Luongo v. Luongo

In an action for a divorce and ancillary relief, the defendant appeals, as limited by his brief, from stated portions of a judgment of the Supreme Court, Orange County (Owen, J.), dated July 26, 2006, which, after a nonjury trial, inter alia, (1) awarded the plaintiff a divorce on the ground of cruel and inhuman treatment, (2) awarded the plaintiff child support in the sum of $1,057.15 per month, (3) awarded the plaintiff a share of his pension and variable supplement fund benefits, and (4) awarded the plaintiff an attorney’s fee in the sum of $6,000.

Ordered that the judgment is affirmed insofar as appealed from, with costs.

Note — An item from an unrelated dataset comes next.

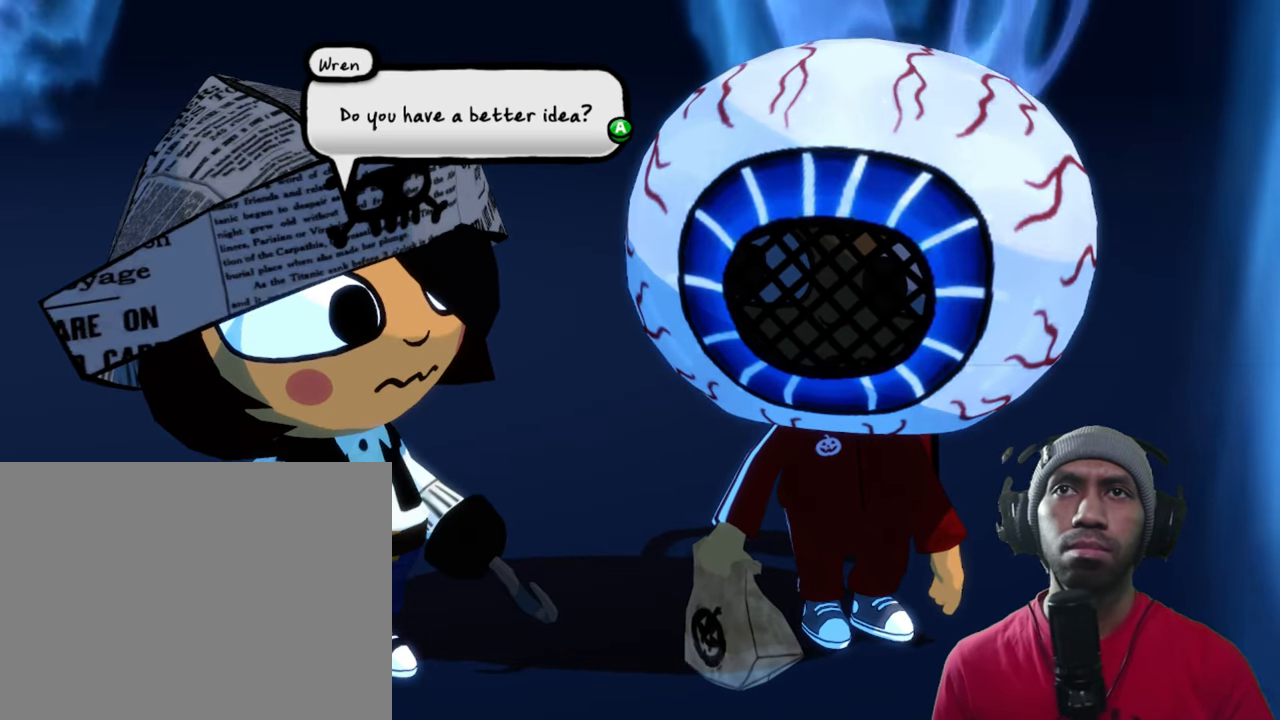
{"dt_ms": 500, "buttons": ["R2"], "left_stick": "center", "right_stick": "center", "events": []}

The determination of what constitutes cruel and inhuman treatment during a marriage is dependent on the circumstances of the case, and the trial court’s determination of this issue will not lightly be overturned on appeal (see Bluth v Bluth, 45 AD3d 796 [2007]; Curatola v Curatola, 43 AD3d 974 [2007]; Levy v Levy, 289 AD2d 379 [2001]; French v French, 262 AD2d 280 [1999]). Here, the plaintiff satisfied her burden of demonstrating that the defendant engaged in conduct, including two physi*859cal assaults, which was harmful to her physical and mental well-being and made it unsafe or improper for her to cohabit with him (see Domestic Relations Law § 170 [1]; Bluth v Bluth, 45 AD3d 796 [2007]; Acito v Acito, 21 AD3d 1044 [2005]; Reed v Reed, 13 AD3d 602 [2004]). The defendant’s denial that he engaged in such conduct presented a credibility question which the court was entitled to resolve against him (see Fuegel v Fuegel, 271 AD2d 404 [2000]; French v French, 262 AD2d 280 [1999]). Accordingly, the court properly awarded the plaintiff a divorce on the ground of cruel and inhuman treatment.

Furthermore, the court properly calculated the defendant’s monthly child support obligation without crediting him for Social Security benefits which the children receive due to his disability. “[Although a dependent child’s Social Security benefits are derived from the disabled parent’s past employment, they are designed to supplement existing resources and are not intended to displace the obligation of the parent to support his or her children” (Matter of Graby v Graby, 87 NY2d 605, 611 [1996]; see Matter of Weymouth v Mullin, 42 AD3d 681 [2007]; Matter of Wrighton v Wrighton, 23 AD3d 669 [2005]; Matter of Pinto v Putnam County Support Collection Unit, 295 AD2d 350 [2002]).

The court did not err in directing distribution of the defendant’s pension and variable supplement fund benefits in accordance with the equitable distribution formula set forth in Majauskas v Majauskas (61 NY2d 481 [1984]). Pensions represent a form of deferred compensation paid after retirement in lieu of greater compensation during the period of employment (see Olivo v Olivo, 82 NY2d 202, 207 [1993]; Majauskas v Majauskas, 61 NY2d at 491-492), and the nonemployee spouse is entitled to share in the pension of the employee spouse as well as supplements to existing pension benefits, such as variable supplement fund benefits (see DeLuca v DeLuca, 97 NY2d 139, 145 [2001]; Olivo v Olivo, 82 NY2d at 209-210; Pagliaro v Pagliaro, 31 AD3d 728 [2006]).

The award of counsel fees in a matrimonial action is a matter within the discretion of the trial court (see DeCabrera v Cabrera-Rosete, 70 NY2d 879, 881 [1987]; Sevdinoglou v Sevdinoglou, 40 AD3d 959 [2007]). In light of the defendant’s greater financial resources, the court providently exercised its discretion in awarding the plaintiff an attorney’s fee in the sum of $6,000 (see Sevdinoglou v Sevdinoglou, 40 AD3d 959 [2007]; Levy v Levy, 4 AD3d 398 [2004]; Krutyansky v Krutyansky, 289 AD2d 299 [2001]).

The defendant’s remaining contentions either are without *860merit or need not be reached in light of our determination. Mastro, J.E, Santucci, Eng and Belen, JJ., concur.